Producing indelible images, still associated political region, the rock throwing youth, the carnage and the suicide attack. The devastating power of tanks and helicopters but there have also been attempts at peace and resolution and the focus has generally been on the same formula, two states for two peoples. The United Nations tried it first in 1947, a partition of the land held by Britain for three decades into a Jewish state and an Arab state. The plan fell apart rejected by Arab powers. The high point of peace efforts came in the 1990s' as part of a negotiated agreement, the Oslo Accords. The West Bank was divided into three areas. It was an arrangement only ever meant to be temporary bridging the way to the establishment of a state of Palestine, also including Gaza and parts of Jerusalem living side by side with the state of Israel.

But it never happened. Legally, little has changed. Most of the international community continues to describe all of the West Bank as occupied territory and says Israel's settlements are illegal. Israel disputes that saying it's rights to the land stretch back to biblical times and the status of the land was one clear when Jordan had it before 1967. Palestinians also lay historical and religious claim to the land where they still hope one day to build their state. The reality is that diplomacy has been in limbo for years. Negotiations, a peace process seem like ideas from another era.

(END VIDEO CLIP)

AZUZ: 10 Second Trivia. Longhorn, Olympic and Pony Express are all the names of what? National Historic Trails, Oil Pipelines, Railroad Companies or Cryptocurrency. These are all the names of oil pipelines like the Colonial Pipeline we've been reporting on.

Less than a week after it was hit by a cyberattack on its computer systems, the Colonial Pipeline is up and running again. The company's main supply lines were restarted on Wednesday night but fuel flows through these pipes slowly at five miles per hour. So it could still be days before southeastern gas stations have fuel to sell. As of Thursday morning, most gas stations in North Carolina, South Carolina and Virginia were dry. The fuel tracking app GasBuddy also reported significant outages from Tennessee to Maryland. Besides the slow flow of fuel, there's a shortage of qualified truck drivers for gas deliveries so that's not helping things. The computer hack on Colonial Pipeline was carried out using ransom ware.

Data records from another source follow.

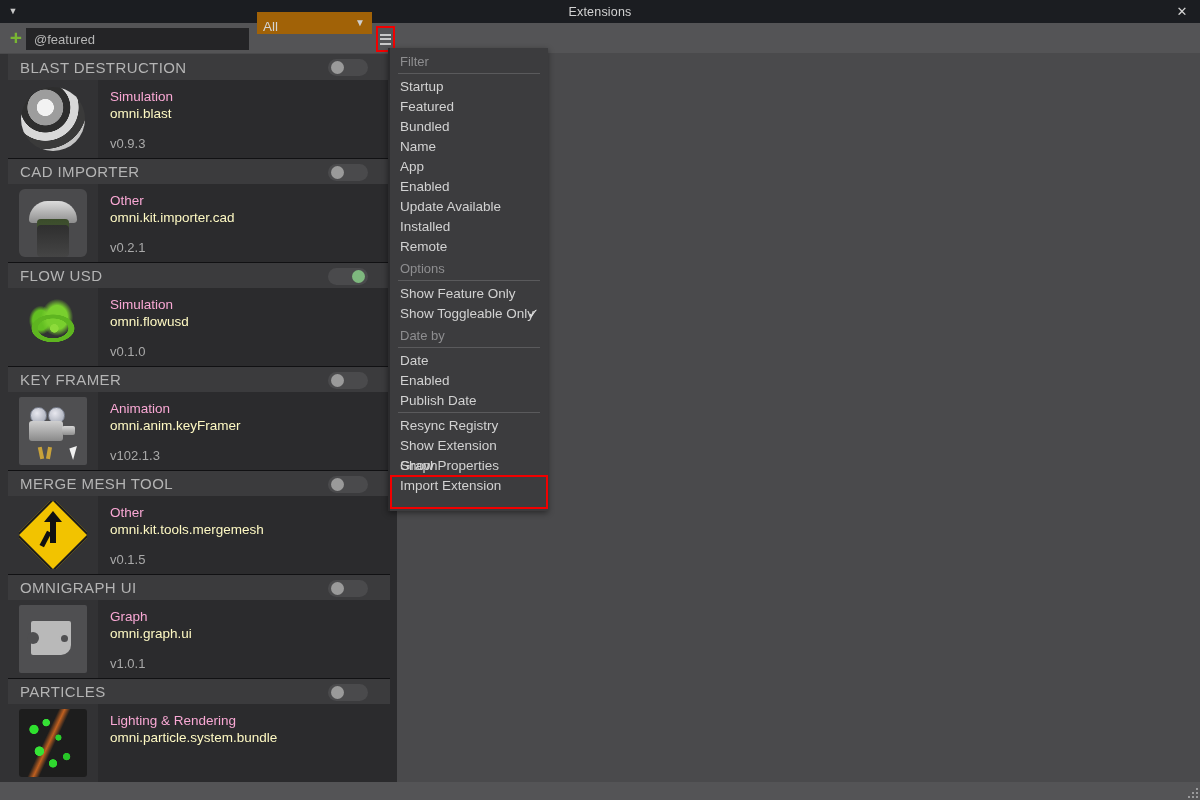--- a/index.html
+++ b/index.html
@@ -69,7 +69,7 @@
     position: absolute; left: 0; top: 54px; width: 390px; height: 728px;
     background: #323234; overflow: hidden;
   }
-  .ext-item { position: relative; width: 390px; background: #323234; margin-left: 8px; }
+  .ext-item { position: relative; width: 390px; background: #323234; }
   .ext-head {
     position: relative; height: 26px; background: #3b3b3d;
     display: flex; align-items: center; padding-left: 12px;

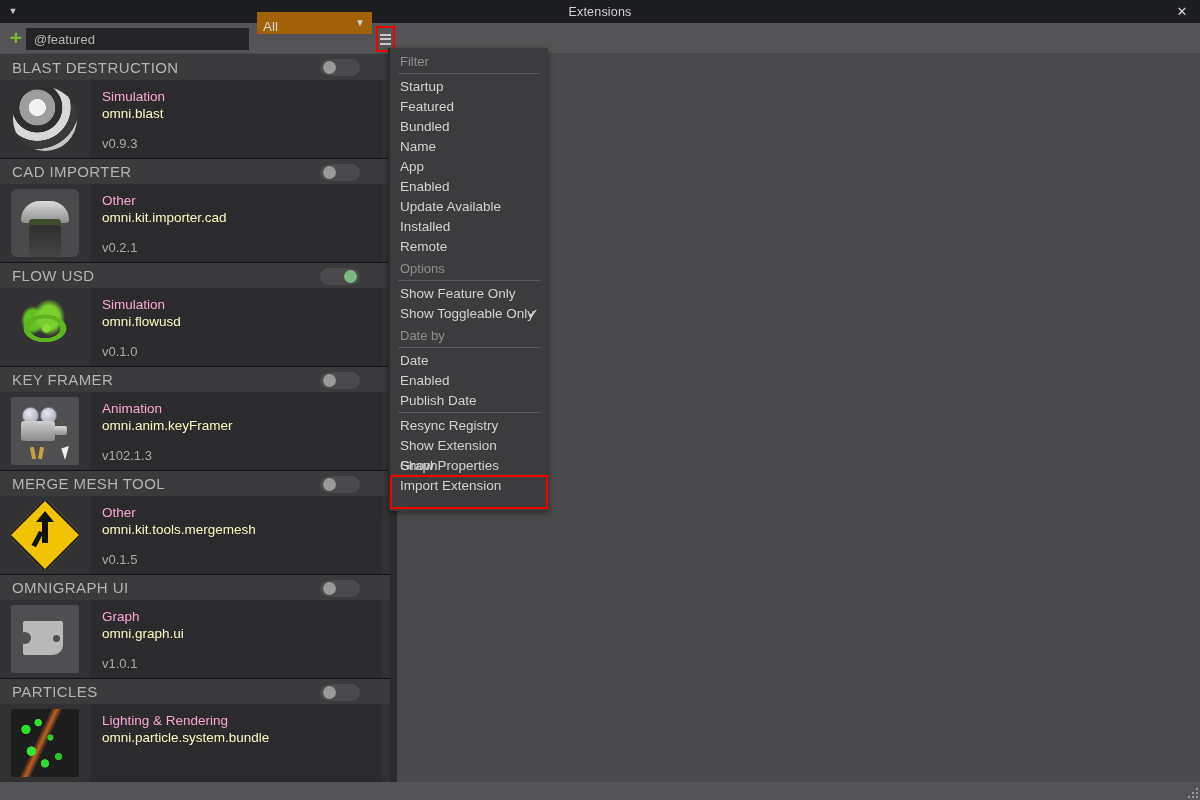--- a/index.html
+++ b/index.html
@@ -104,7 +104,7 @@
     flex: 1; background: #2b2b2d; padding: 8px 0 0 12px; margin-right: 8px;
     position: relative;
   }
-  .ext-cat { color: #f9a8d4; font-size: 13.5px; line-height: 17px; }
+  .ext-cat { color: #bef264; font-size: 13.5px; line-height: 17px; }
   .ext-id  { color: #fef9c3; font-size: 13.5px; line-height: 17px; }
   .ext-ver { position: absolute; left: 12px; bottom: 7px; color: #a9a9a9; font-size: 13px; }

It typically steals or locks out the businesses important information until the ransom is paid to get it back. We had conflicting reports on whether Colonial paid the ransom. By Thursday morning, a source had told CNN that the company and U.S. government officials were able to get back the most important info that was stolen without paying the hackers. But Thursday afternoon, sources told the Bloomberg Media Company that Colonial paid the hackers nearly $5 million to get its files back. On Wednesday, President Joe Biden had signed an Executive Order that requires better cyber security on software sold to the government, but his administration says a lot more work is needed to prevent hacks like this one on Colonial Pipeline.

A new electric vehicle concept is making waves because it would fly right above them. This what a company named Regent calls a ground effect vehicle.

It's a plane that would fly very close to the water making it more efficient. Of course, there'd be less margin for error that close to the surface at 180 miles per hour. Other companies are working on concepts like this. Regent hopes to get its off the ground or water by 2025.

A seaplane that is "plain" to see is, be an "oversea" adventure. Wave hopping without stopping could be a popping business venture. Still, the service could make nervous those who fear they'd scratch the "surface" shaking loose a new "Spruce Goose" on sea or sky can "ground" it's purpose.

Evanston High's pretty fly. Want to give a shout out to our viewers in Evanston, Wyoming. You Tube is the place to go to request a shout out for your school. Just a heads up. Our last show of the spring season airs two weeks from today on Friday, May 28th. I'm Carl Azuz for CNN.